Tattoo artists across the city are getting requests for designs that feature symbols of the protests like umbrellas, gas masks, and Hong Kong’s floral emblem.
tattoo hong kong protest

The ongoing rallies in Hong Kong will be remembered in the years to come for gathering close to two million people to fight for independence from mainland China, but protesters have found another way to immortalise the event -- tattoos.

Tattoo artists across Hong Kong are now flooded with requests to create designs that feature symbols of the protests. These include gas masks, goggles, Hong Kong’s emblem the Bauhinia flower, and umbrellas -- a nod to the 2014 protests known as the Umbrella Movement.


Speaking to the South China Morning Post (SCMP), restaurant employee Sage Victor said he chose delicate designs for his tattoo, done by artist David Zuleta. The 19-year-old, identified only by his first and middles names, moved to Hong Kong from Los Angeles at the age of 13.

On his arm, he got a small gas mask, protesters holding banners, and a man staring down at a tank.
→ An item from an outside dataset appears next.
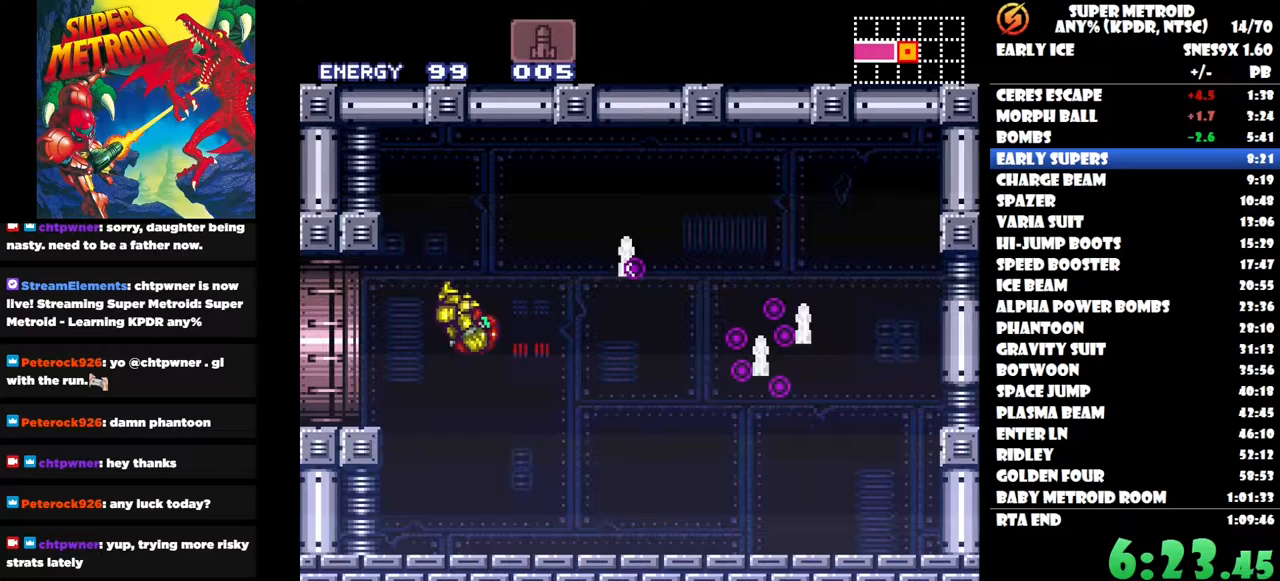
{"buttons": ["DPAD_LEFT"], "right_stick": "center", "button_events": [[17, "B", "up"]]}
The third image was inspired by “tank man,” an icon of the bloody 1989 Tiananmen Square protests in Beijing.

For Sage Victor, the tattoos are a way “to remember the struggles Hong Kong has had and the fight it is still going through.”
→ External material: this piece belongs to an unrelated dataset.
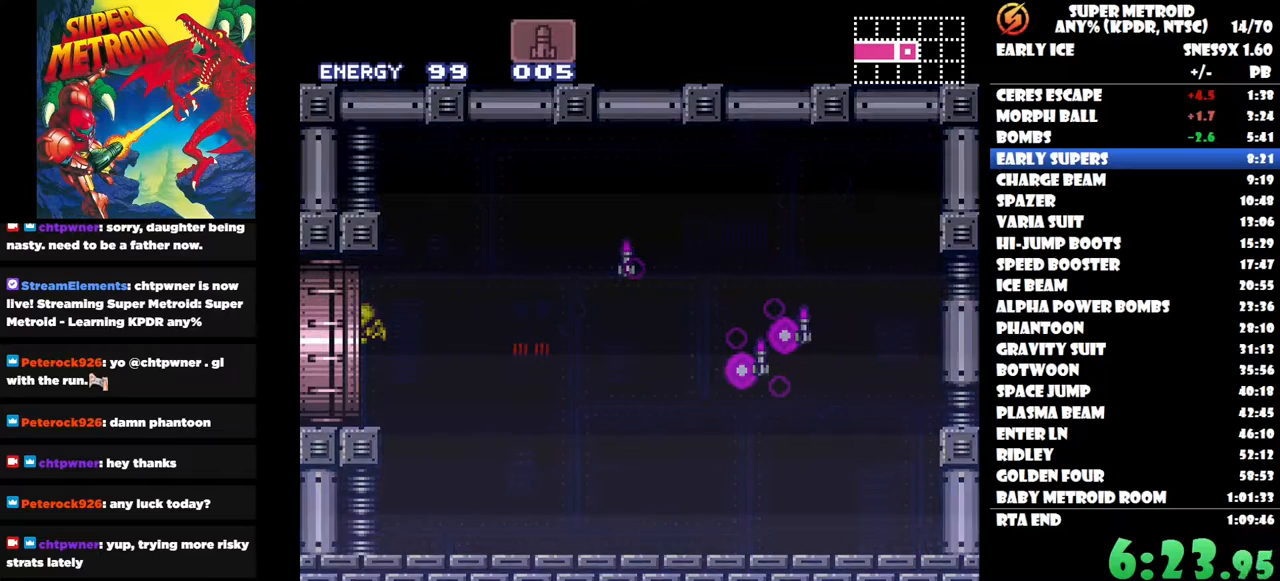
{"buttons": ["DPAD_LEFT"], "right_stick": "center", "button_events": []}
He is just one of the many people in Hong Kong who have chosen to get a tattoo to represent protesters’ plight. Over on social media, others have shared that they have done the same.

Artist Zada Lam told the SCMP that he has tattooed 70 to 80 people with these designs, free of charge.

Hong Kong has seen unrelenting protests over the past eleven weeks. Citizens continue their fight for democracy, which was once again sparked in June because of a controversial extradition bill.

The latest rally yesterday saw protesters defying a police ban and peacefully demonstrating at Hong Kong’s Victoria Park. Demonstrators called for Chief Executive Carrie Lam to step down and emphasised their anger at Hong Kong’s police force, which has been criticised for its violent measures against protesters.